_RAW DATA:_
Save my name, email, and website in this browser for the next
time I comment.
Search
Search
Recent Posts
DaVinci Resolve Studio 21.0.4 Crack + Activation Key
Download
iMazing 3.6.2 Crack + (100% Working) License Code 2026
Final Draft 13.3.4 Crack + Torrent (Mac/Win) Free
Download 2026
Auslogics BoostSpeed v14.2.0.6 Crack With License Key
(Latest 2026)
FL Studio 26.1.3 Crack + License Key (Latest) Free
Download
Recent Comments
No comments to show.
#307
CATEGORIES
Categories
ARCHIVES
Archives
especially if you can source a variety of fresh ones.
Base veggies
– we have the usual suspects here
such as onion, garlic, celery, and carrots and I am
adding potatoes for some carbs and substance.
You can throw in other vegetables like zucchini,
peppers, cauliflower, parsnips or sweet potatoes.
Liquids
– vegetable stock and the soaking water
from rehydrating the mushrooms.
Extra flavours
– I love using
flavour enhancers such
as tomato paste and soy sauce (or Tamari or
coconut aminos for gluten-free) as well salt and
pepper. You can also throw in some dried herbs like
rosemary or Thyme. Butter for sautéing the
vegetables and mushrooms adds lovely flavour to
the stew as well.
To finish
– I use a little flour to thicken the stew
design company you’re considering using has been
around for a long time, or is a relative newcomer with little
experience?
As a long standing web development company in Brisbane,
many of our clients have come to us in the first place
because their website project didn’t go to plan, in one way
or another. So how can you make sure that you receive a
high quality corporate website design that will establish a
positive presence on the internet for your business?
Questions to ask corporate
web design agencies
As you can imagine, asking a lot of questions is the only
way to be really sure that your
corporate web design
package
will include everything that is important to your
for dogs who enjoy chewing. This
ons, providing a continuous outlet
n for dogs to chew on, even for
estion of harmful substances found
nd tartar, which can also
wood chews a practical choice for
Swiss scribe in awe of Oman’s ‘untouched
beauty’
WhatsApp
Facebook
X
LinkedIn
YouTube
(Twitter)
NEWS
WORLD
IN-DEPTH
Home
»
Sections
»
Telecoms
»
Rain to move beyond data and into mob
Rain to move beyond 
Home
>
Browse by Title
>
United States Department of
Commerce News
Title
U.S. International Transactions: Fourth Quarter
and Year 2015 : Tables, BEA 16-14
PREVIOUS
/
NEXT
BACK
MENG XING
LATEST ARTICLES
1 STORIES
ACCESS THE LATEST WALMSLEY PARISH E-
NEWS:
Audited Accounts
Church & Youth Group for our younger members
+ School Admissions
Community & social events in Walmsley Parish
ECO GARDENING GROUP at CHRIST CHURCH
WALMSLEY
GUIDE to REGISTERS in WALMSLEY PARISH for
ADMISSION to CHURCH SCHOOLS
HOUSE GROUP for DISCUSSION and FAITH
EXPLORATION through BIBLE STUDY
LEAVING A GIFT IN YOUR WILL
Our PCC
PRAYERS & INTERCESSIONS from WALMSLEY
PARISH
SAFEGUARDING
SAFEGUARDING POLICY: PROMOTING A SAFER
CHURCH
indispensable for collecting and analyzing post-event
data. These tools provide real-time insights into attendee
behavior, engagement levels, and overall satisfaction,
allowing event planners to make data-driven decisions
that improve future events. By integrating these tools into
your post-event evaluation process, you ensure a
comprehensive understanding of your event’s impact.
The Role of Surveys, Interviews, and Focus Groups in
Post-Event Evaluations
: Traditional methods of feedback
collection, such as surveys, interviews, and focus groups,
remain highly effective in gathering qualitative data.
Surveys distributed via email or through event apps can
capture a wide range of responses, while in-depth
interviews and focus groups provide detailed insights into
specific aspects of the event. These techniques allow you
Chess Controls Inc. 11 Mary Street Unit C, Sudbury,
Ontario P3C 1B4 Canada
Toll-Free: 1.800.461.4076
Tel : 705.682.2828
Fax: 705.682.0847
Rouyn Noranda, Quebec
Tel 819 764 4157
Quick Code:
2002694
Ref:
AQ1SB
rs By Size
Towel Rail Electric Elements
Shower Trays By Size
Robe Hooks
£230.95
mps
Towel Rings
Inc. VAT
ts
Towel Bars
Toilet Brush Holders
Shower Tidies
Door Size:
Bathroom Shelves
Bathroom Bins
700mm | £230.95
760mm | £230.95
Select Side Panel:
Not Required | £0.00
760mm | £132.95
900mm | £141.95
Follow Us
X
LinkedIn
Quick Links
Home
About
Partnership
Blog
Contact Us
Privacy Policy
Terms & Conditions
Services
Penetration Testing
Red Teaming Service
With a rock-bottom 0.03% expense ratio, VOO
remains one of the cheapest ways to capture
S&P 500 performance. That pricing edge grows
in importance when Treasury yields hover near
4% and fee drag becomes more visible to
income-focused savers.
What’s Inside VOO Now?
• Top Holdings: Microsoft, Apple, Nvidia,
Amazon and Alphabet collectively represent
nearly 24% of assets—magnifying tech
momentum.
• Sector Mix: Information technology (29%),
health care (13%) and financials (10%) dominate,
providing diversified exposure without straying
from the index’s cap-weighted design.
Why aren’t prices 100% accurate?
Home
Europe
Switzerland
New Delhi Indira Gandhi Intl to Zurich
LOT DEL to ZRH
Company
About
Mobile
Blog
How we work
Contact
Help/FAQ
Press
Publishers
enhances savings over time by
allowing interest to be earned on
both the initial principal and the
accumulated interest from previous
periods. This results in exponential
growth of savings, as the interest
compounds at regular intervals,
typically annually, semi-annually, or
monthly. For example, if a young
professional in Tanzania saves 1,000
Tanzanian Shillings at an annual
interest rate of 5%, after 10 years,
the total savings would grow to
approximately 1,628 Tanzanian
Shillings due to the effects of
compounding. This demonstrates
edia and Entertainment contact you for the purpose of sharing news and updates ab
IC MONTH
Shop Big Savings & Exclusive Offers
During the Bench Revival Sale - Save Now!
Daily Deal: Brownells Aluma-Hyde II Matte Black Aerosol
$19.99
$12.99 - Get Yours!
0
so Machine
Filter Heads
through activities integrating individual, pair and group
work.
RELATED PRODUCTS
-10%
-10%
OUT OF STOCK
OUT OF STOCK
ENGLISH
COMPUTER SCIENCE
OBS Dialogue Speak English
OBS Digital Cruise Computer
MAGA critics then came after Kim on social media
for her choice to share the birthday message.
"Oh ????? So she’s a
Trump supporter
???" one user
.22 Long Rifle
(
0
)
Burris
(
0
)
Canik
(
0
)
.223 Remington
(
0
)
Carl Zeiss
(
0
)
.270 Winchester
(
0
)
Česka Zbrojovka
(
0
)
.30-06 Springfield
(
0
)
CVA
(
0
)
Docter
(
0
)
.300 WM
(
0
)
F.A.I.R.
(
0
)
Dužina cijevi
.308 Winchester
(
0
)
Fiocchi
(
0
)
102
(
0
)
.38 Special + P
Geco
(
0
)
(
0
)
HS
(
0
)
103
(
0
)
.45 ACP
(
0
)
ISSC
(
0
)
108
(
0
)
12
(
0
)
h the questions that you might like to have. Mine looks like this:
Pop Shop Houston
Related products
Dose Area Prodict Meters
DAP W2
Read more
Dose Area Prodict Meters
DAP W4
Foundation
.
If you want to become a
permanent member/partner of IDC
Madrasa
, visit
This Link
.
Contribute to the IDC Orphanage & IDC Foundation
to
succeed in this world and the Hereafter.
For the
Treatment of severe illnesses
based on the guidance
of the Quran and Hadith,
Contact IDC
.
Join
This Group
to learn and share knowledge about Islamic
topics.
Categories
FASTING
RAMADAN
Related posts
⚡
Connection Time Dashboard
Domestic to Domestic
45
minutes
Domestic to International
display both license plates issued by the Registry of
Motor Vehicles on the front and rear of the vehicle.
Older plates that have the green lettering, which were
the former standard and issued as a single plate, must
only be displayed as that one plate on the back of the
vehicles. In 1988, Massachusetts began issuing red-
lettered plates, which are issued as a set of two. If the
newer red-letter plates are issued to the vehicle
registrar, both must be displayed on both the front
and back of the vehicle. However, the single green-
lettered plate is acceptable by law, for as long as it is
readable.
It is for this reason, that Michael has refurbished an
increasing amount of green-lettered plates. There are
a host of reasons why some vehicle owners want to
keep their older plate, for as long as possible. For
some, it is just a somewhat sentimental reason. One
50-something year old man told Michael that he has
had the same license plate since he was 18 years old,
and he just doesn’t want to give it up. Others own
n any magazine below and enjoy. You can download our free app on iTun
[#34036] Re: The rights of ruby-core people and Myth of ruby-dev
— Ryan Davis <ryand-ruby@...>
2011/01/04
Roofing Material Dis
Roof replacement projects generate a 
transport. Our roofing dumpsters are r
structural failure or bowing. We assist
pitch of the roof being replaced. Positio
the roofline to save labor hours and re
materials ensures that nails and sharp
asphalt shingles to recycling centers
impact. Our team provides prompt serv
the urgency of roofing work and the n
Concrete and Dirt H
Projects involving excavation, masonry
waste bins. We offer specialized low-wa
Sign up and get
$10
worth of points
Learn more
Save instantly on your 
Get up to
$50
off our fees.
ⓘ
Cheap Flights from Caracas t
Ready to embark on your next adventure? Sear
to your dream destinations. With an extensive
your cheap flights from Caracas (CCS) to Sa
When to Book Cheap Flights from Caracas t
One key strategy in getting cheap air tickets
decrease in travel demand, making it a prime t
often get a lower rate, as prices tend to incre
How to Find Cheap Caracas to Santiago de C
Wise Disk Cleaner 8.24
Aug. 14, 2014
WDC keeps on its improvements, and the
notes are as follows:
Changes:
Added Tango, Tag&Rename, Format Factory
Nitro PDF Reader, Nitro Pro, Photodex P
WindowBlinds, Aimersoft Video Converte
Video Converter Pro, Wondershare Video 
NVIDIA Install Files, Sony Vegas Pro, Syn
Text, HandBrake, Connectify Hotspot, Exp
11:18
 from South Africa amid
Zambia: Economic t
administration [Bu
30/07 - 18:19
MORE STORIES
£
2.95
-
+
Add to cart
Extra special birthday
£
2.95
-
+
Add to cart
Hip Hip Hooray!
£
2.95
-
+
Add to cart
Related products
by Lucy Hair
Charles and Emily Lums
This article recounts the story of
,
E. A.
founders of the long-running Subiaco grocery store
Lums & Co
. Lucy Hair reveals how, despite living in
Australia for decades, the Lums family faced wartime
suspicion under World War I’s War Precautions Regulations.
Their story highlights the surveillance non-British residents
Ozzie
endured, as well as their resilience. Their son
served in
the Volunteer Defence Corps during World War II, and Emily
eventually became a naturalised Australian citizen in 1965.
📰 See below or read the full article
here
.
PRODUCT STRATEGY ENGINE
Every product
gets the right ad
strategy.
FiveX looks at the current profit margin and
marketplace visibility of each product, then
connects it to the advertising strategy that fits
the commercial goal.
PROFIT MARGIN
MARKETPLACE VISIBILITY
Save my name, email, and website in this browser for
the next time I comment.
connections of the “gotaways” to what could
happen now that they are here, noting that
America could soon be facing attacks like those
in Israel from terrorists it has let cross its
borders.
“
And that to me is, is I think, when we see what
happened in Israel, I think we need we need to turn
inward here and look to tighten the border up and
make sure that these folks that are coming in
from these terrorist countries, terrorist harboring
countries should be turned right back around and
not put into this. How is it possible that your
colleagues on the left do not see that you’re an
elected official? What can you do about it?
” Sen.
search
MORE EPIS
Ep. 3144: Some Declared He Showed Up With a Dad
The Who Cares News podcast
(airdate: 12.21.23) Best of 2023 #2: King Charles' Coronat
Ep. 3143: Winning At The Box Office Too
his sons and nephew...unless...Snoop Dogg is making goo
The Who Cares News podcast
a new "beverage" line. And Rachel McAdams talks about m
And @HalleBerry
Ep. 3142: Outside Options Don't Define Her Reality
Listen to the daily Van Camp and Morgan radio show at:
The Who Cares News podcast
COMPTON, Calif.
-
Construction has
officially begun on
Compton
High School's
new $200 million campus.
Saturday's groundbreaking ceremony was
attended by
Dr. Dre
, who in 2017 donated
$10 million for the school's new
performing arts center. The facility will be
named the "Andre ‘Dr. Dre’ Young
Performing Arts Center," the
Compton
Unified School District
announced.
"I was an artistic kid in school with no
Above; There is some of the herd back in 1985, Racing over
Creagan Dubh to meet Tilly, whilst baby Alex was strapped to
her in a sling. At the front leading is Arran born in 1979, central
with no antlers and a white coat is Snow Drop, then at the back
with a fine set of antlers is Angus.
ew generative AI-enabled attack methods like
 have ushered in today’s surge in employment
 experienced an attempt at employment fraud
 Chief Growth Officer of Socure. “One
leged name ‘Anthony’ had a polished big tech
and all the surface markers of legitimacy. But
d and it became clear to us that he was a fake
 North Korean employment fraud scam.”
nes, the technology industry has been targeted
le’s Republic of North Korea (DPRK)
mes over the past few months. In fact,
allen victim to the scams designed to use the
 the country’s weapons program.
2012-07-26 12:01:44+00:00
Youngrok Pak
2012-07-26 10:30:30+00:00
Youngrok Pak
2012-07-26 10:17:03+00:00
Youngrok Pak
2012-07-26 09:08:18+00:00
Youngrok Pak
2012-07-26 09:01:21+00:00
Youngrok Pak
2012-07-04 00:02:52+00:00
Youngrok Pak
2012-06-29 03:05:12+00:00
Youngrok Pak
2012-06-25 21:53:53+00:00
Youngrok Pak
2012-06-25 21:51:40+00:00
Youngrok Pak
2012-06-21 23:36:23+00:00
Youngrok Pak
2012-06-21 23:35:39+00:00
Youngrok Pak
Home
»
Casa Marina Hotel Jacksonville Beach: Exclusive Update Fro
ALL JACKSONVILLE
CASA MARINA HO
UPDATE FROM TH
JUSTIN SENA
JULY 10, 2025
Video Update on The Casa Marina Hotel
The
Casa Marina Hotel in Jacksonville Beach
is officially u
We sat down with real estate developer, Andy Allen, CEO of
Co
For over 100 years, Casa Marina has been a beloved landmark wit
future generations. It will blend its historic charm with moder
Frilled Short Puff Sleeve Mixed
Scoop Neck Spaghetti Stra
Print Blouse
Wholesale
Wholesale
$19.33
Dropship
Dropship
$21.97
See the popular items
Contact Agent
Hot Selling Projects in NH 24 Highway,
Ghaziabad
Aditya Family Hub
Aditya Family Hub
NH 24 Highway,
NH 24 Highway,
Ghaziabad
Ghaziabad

_EXERCISE BRIEF:_ Your answer should consist solely of the lines above from the line with "the roofline to save labor hours and re" to the line with "suspicion under World", both included, reproduced exactly.

_FINISHED TASK:_
the roofline to save labor hours and re
materials ensures that nails and sharp
asphalt shingles to recycling centers
impact. Our team provides prompt serv
the urgency of roofing work and the n
Concrete and Dirt H
Projects involving excavation, masonry
waste bins. We offer specialized low-wa
Sign up and get
$10
worth of points
Learn more
Save instantly on your 
Get up to
$50
off our fees.
ⓘ
Cheap Flights from Caracas t
Ready to embark on your next adventure? Sear
to your dream destinations. With an extensive
your cheap flights from Caracas (CCS) to Sa
When to Book Cheap Flights from Caracas t
One key strategy in getting cheap air tickets
decrease in travel demand, making it a prime t
often get a lower rate, as prices tend to incre
How to Find Cheap Caracas to Santiago de C
Wise Disk Cleaner 8.24
Aug. 14, 2014
WDC keeps on its improvements, and the
notes are as follows:
Changes:
Added Tango, Tag&Rename, Format Factory
Nitro PDF Reader, Nitro Pro, Photodex P
WindowBlinds, Aimersoft Video Converte
Video Converter Pro, Wondershare Video 
NVIDIA Install Files, Sony Vegas Pro, Syn
Text, HandBrake, Connectify Hotspot, Exp
11:18
 from South Africa amid
Zambia: Economic t
administration [Bu
30/07 - 18:19
MORE STORIES
£
2.95
-
+
Add to cart
Extra special birthday
£
2.95
-
+
Add to cart
Hip Hip Hooray!
£
2.95
-
+
Add to cart
Related products
by Lucy Hair
Charles and Emily Lums
This article recounts the story of
,
E. A.
founders of the long-running Subiaco grocery store
Lums & Co
. Lucy Hair reveals how, despite living in
Australia for decades, the Lums family faced wartime
suspicion under World War I’s War Precautions Regulations.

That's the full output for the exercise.